Iran refuse to sing national anthem in World Cup opener

The national team shows support for the anti-government protests taking place after Mahsa Amini’s death.

In a striking act of solidarity with protesters in Iran, the men’s national football team decided not to sing the national anthem in its opening World Cup game against England.

The unrest in Iran began in September when a 22-year-old woman, Mahsa Amini, died while in the custody of the morality police. Protests have since spread across the nation, challenging the authority of the government even as security forces have cracked down. Hundreds of people have died in the violence.

The decision not to sing the national anthem isn’t the first time the Iranian team has shown support for the protesters. In late September, the team opted to wear black jackets to cover the country’s colours in their friendly against Senegal.

Before flying out to Doha for the World Cup, the team met with President Ebrahim Raisi. The meeting didn’t go down well with protesters, and banners of the team were burned on the eve of the tournament.

Iran’s beach football, water polo and basketball teams have also recently refused to sing the national anthem. At a news conference on Wednesday, the captain of Iran’s football team, Alireza Jahanbakhsh, refused to confirm if his team would sing the anthem.

“That’s something that also has to be decided about in the team, which we already talked about and obviously everybody’s talking about,” he said.

Ahead of Monday’s game, some Iran fans in Qatar also signalled support for the protesters back home. They wore T-shirts saying, “Women, life, freedom”, which is the popular chant of the movement that has arisen since Amini’s death.
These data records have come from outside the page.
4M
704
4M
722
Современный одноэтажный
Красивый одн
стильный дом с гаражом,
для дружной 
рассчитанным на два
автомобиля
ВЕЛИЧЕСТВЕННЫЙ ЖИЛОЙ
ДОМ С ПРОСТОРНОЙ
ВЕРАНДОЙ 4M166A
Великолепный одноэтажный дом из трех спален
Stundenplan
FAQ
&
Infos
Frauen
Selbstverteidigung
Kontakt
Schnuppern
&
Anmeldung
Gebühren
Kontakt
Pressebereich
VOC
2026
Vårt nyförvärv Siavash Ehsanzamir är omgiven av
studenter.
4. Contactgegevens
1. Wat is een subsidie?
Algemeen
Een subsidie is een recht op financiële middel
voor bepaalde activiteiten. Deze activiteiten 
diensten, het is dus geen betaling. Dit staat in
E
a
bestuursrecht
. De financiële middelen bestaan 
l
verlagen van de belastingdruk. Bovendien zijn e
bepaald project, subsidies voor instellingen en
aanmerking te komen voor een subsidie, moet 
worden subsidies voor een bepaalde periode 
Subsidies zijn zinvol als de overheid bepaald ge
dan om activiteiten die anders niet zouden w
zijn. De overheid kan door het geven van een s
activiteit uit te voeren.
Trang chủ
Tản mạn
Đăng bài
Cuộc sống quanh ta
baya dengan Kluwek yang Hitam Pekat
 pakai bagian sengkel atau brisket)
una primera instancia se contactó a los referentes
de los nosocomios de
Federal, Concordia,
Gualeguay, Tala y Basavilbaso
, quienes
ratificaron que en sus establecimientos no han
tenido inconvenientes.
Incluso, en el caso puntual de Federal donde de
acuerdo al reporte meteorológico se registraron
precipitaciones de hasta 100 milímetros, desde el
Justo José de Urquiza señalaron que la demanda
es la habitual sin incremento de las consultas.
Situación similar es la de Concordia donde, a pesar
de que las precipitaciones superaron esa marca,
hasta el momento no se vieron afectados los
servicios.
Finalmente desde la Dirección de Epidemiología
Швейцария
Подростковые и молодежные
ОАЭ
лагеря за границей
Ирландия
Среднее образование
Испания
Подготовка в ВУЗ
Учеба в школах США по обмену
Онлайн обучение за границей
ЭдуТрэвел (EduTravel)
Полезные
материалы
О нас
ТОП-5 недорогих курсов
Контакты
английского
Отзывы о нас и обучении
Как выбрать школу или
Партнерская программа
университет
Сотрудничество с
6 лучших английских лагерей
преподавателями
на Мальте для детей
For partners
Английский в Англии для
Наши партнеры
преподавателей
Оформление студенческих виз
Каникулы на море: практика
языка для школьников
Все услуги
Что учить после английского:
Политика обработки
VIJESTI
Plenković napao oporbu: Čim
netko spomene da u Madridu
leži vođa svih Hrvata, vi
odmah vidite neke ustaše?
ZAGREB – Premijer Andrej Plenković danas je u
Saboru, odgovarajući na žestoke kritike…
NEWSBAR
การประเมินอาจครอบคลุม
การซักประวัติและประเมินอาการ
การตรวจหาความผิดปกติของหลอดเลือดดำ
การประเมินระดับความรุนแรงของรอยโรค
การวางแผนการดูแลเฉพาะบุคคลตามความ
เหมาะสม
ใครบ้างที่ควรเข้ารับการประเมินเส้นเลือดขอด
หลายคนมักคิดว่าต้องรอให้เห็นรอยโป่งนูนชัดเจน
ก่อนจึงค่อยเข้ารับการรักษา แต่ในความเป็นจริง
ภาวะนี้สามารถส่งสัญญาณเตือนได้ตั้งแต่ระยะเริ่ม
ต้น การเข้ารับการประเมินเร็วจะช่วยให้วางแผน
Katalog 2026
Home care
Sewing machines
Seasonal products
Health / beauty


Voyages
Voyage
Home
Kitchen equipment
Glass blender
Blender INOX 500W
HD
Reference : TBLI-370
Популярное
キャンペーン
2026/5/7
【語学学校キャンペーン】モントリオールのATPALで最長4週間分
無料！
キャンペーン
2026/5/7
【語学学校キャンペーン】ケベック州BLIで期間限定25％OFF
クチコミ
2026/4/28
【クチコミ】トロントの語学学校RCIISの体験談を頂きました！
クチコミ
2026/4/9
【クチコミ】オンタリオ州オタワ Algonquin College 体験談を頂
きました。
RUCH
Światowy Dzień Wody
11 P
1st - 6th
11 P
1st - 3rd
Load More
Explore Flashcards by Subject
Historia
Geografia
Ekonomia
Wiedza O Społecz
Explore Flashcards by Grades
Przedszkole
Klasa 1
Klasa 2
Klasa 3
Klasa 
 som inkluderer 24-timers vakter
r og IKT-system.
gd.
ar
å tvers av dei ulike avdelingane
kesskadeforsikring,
The decision by the football team to remain silent during the anthem on the sport’s biggest stage represents the boldest move so far from the country’s athletic stars. It is unclear whether players will face any consequences.

On Sunday, defender Ehsan Hajsafi became the first Iranian player at the World Cup to publicly speak out in support of the protests.

“They should know that we are with them and we support them and we sympathise with them regarding the conditions,” he said.

England also made a strong political gesture before kickoff by taking the knee in protest of racism and inequality. While they didn’t take the knee in their September friendlies, they’ve decided to do so ahead of every game they will play at the World Cup.

“We think it is a strong statement to go around the world for young people in particular to see that inclusivity is very important,” England manager Gareth Southgate said on Sunday.